Well the inevitable has FINALLY happened. Daryl and I were invited to Lewes Beach in Delaware this weekend by some wonderful lesbian friends of ours whom we haven’t seen since our amazing jaunt to New York City back in April. We are still playing it by ear to see if we to end up there or not since we also have a memorial dinner for my Dad to attend earlier in the weekend in Chesapeake City, Maryland. Depending on how long dinner is and how many cocktails we consume will dictate if we’d like to continue on with the 2 hour drive south to the beach.

We LOVE our girls to pieces! They truly aren’t judgmental in any way and they are terrific hostesses, however, this will mean we will have to put on our bathing suits in a public situation. Keep in mind that while Daryl and I HAVE begun eating much healthier and together have lost the combined weight of say a Matchbox car or two… oh hell, make it a box of 4, we are most certainly NOT in shape for public viewing at the present time.

So, about halfway through writing this blog, I attempted to do a Google search for a photo to perhaps “illustrate” what two fat gay interracial men in bathing suits would look like.
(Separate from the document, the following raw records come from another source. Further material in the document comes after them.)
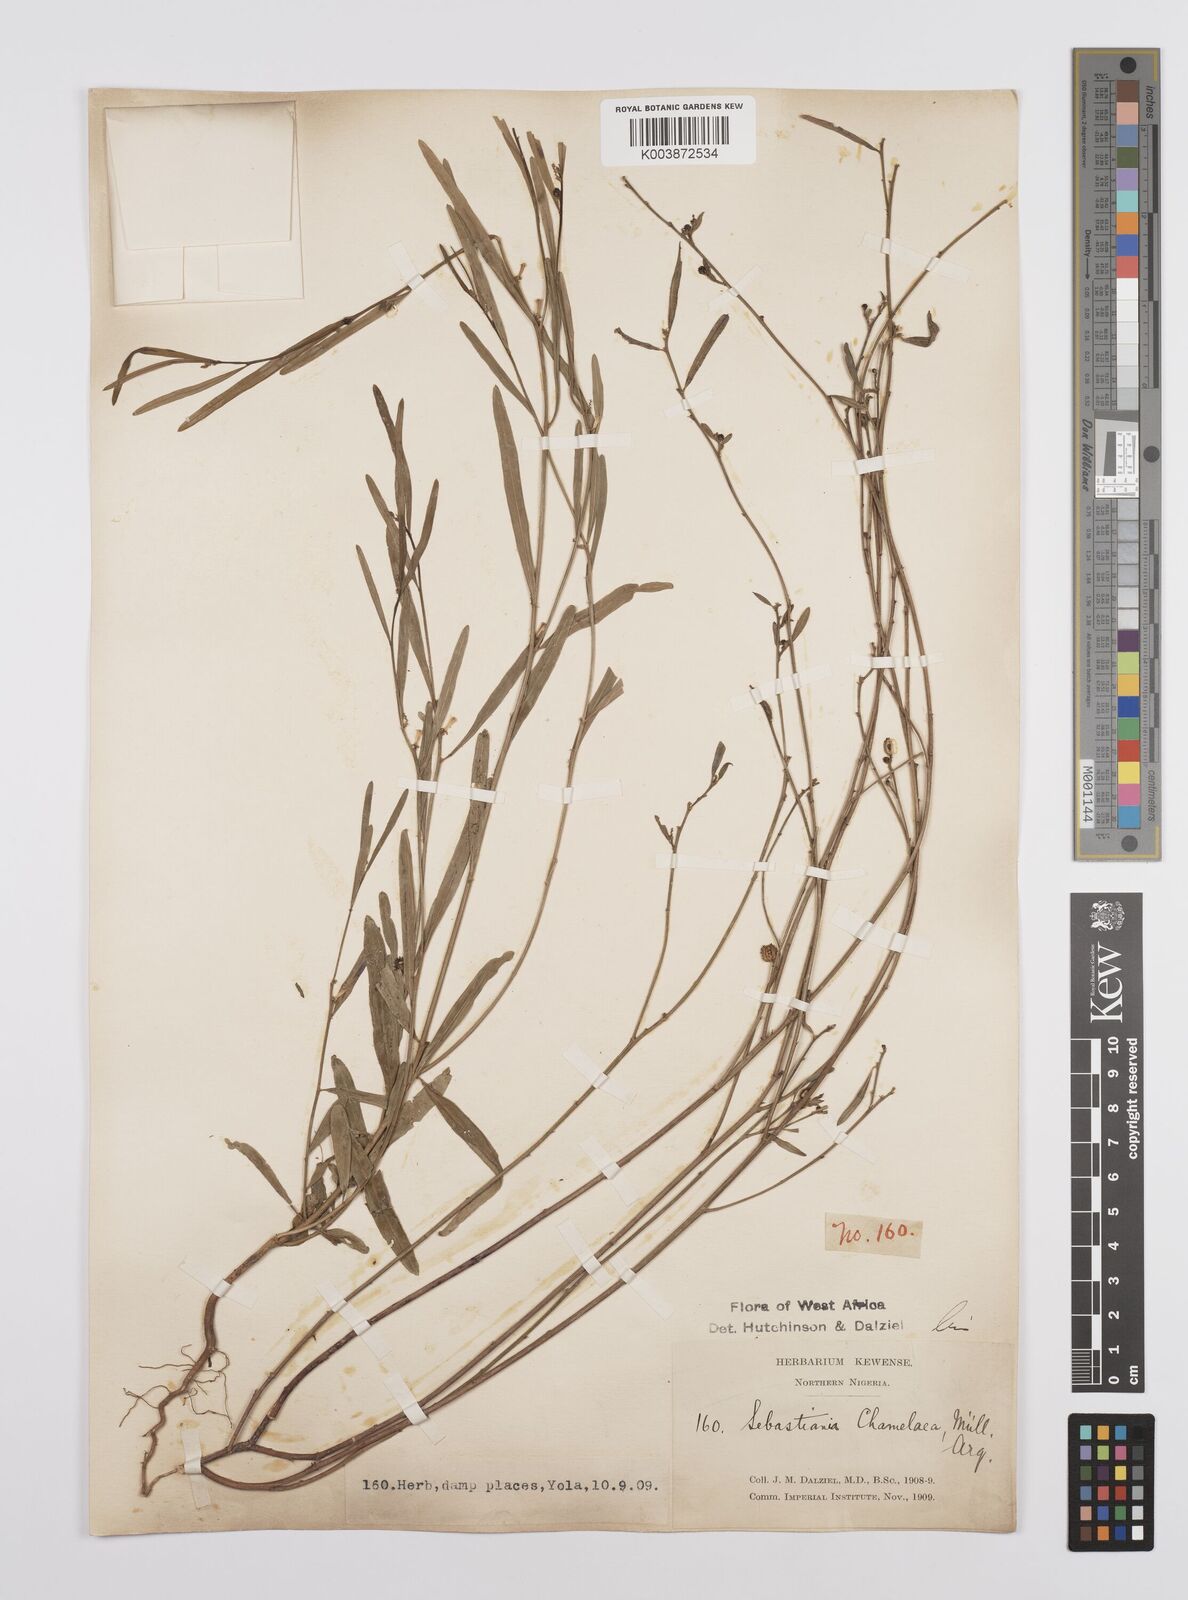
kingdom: Plantae
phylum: Tracheophyta
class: Magnoliopsida
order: Malpighiales
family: Euphorbiaceae
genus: Microstachys
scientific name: Microstachys chamaelea
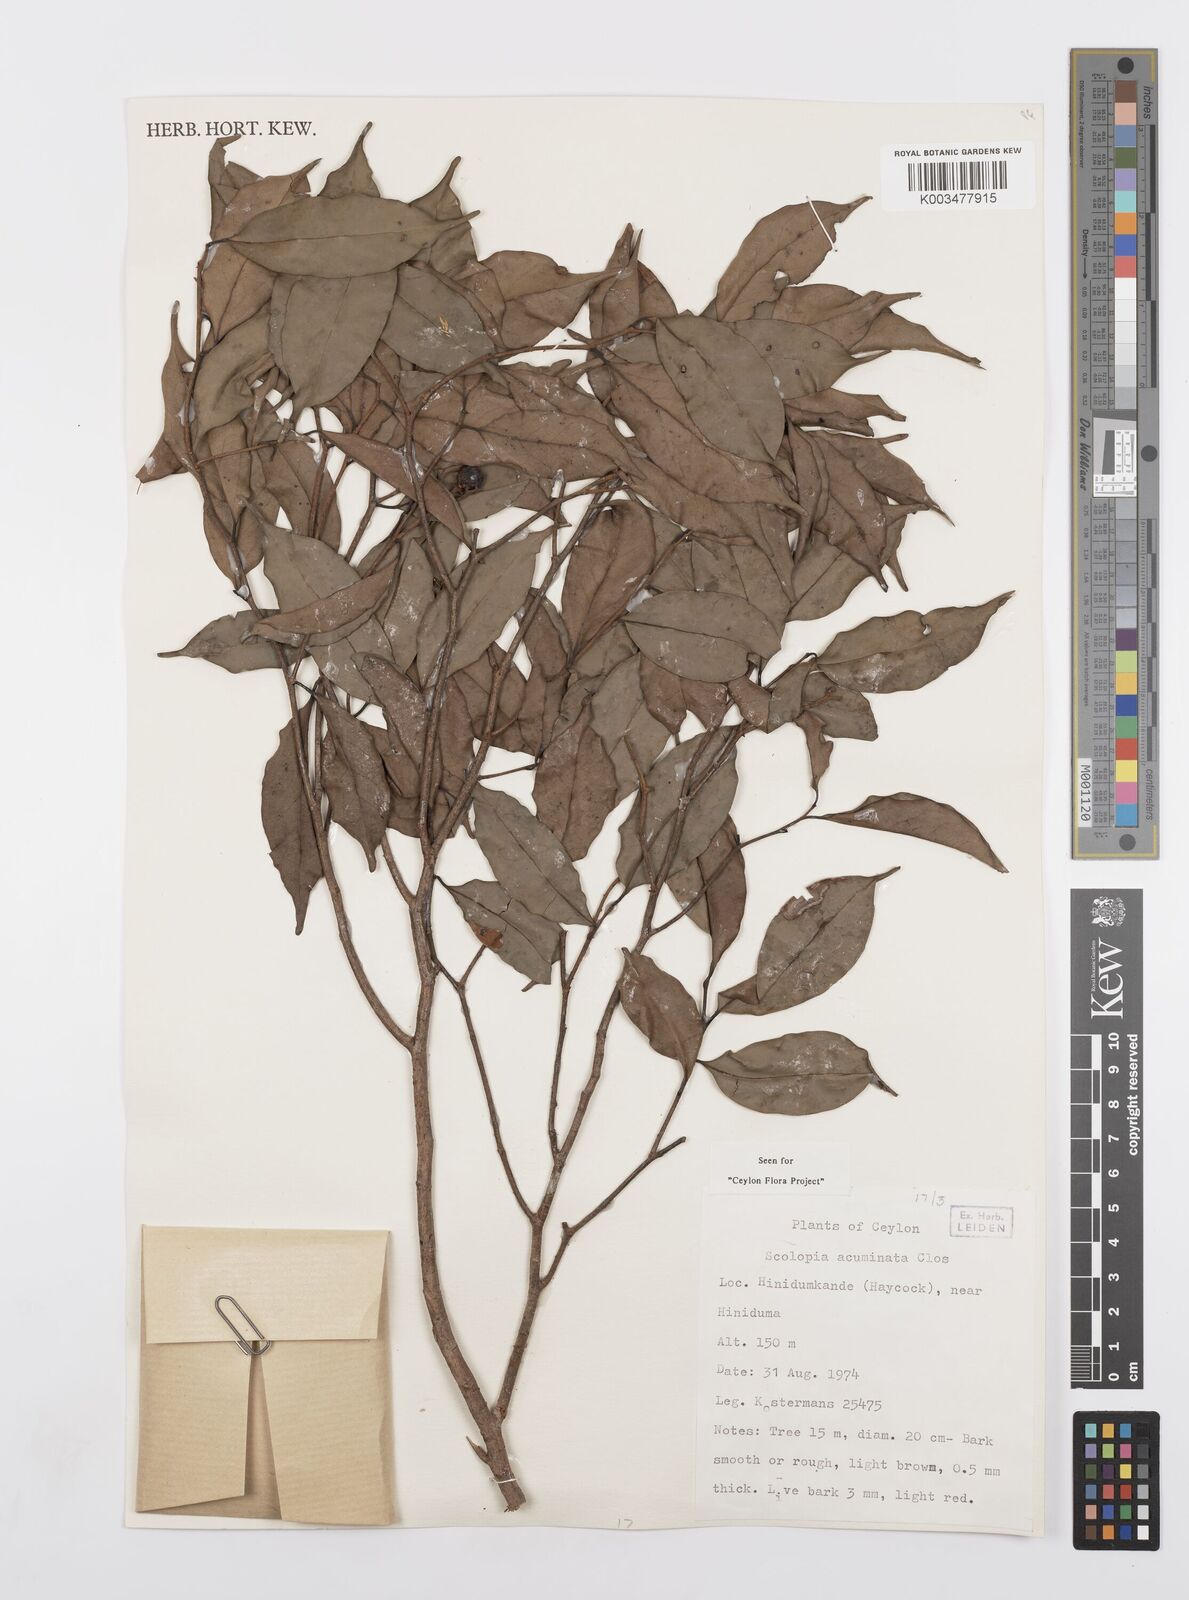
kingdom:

I wanted a comedic angle to help tie the story together, so I typed “fat gay interracial men in bathing suits” into my Google image search engine with “Safe Search” off.

Maybe I’m not adept at knowing how to search using key words, but very few of the photos even included a bathing suit.

Here’s one that DID (well sort of):

Does this look like "fat gay interracial men in bathing suits" to you?

Needless to say, there were no images that I could use in a public forum. I was distracted and totally lost my train of thought on this post. Once I get back on track, I will finish part two of our weekend adventures!